Double life on the border for Greek undercover immigration
Nick is an undercover officer who operates on Greece's northeastern border with Turkey, a major smuggling route through which thousands of clandestine immigrants slip into the country every year.
July 23, 2009
Thessaloniki — A veteran of Greece's anti-immigration police, 'Nick' has driven thousands of miles posing as a Turkish trucker, dodged an Albanian killer and was nearly shot by Greek border guards.
It's all in a day's work for the undercover officer who operates on Greece's northeastern border with Turkey, a major smuggling route through which thousands of clandestine immigrants slip into the country every year, seeking a better future in the European Union.
EU border watchdog Frontex calls the region delineated by the River Evros, Greece's natural boundary with Turkey, “the hottest area of illegal immigration in Europe”.
Over 50 percent of some 82,000 migrants who crossed onto the continent last year came through this region, Frontex deputy executive director Gil Arias said during a joint border exercise on Evros in May.
For the past five years, 'Nick' has made this area his second home, clocking thousands of hours behind the wheel of police-issue freighters, posing as a long-haul trucker trying to score a little extra income.
He carries seven different cell phones — which ring incessantly — and assumes various Balkan nationalities to throw smugglers off the scent whilst brokering deals to transport migrants aboard his truck.
“Sometimes I pretend to be Bulgarian, Albanian, Georgian on Turkish,” the officer said. “It can take up to six months to close a deal. I usually ask for 1,500 euros (2,100 dollars) and the deal closes at 1,000-1,200 euros.”
Smugglers have a different price list: Africans and Asians pay around 8,000 euros (11,000 dollars) on average for the trip to Greece while migrants from China are charged 13,000 euros, though the cost is lower by sea, he said,
“In Greece, migrant smuggling is a business more profitable than even drug trafficking. Networks can earn up 120 million euros a month,” he said.
Most of the migrants say they want to get to France and Scandinavian countries, mainly Finland, 'Nick' said.
Police made over 53,000 arrests in northern Greece last year, including some 500 caught as a result of 'Nick's' undercover activities. He hands the migrants he carries to the police, but helps fellow truck drivers evade arrest or land lighter court sentences to maintain his contacts inside Turkey.

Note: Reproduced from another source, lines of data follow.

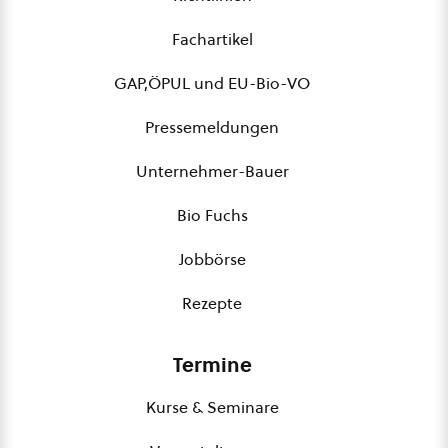
Fachartikel
GAP,ÖPUL und EU-Bio-VO
Pressemeldungen
Unternehmer-Bauer
Bio Fuchs
Jobbörse
Rezepte
Termine
Kurse & Seminare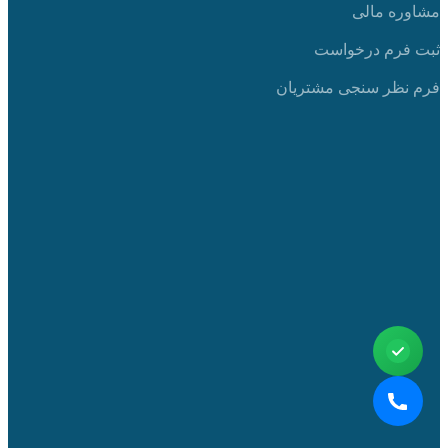
مشاوره مالی
ثبت فرم درخواست
فرم نظر سنجی مشتریان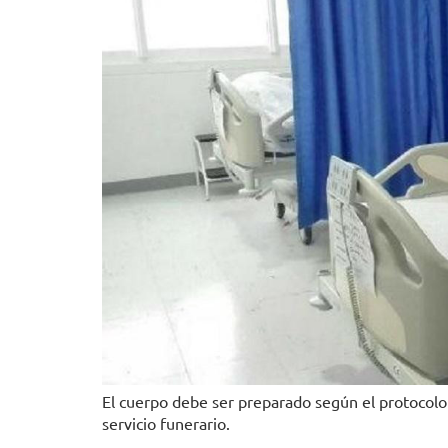
El cuerpo debe ser preparado según el protocolo 
servicio funerario.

Things are not always smooth. Once he didn't go home for three months after hearing that an Albanian convict had put out word he wanted him dead. On another occasion he was nearly shot by Greek border guards.
“Because of a cross-department blunder I found myself lying on the ground with Greek border guards aiming their guns at my head,” he said.

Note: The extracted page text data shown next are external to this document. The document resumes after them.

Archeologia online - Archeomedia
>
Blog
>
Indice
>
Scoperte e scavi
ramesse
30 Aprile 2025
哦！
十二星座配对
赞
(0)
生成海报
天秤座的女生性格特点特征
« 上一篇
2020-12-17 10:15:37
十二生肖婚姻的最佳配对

“I tell you, by the time I could convince them that I'm a police officer my heart had nearly leaped out of my chest.”
Around a year ago, senior police officers began discouraging the arrest of illegal immigrants because the country is running out of space to detain them.
The Greek interior ministry says it has spent over 10 million euros in the last four years to build a dozen new migrant holding centres for 3,800 people.

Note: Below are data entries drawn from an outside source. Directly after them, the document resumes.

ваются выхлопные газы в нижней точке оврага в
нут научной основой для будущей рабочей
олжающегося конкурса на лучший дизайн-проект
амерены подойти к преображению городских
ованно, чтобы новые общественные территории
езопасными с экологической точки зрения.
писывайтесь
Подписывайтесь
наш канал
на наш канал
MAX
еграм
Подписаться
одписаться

Yet more than 146,000 migrants were caught in the country last year, some of whom may have been in Greece for several years. This was higher than the 122,000 arrested in 2007 and a huge spike over the 45,000 arrested in 2004, according to interior ministry figures.
The problem is compounded by Turkey's refusal to readmit migrants that crossed into Greece from its territory despite a protocol signed between Athens and Ankara in 2001, the ministry says.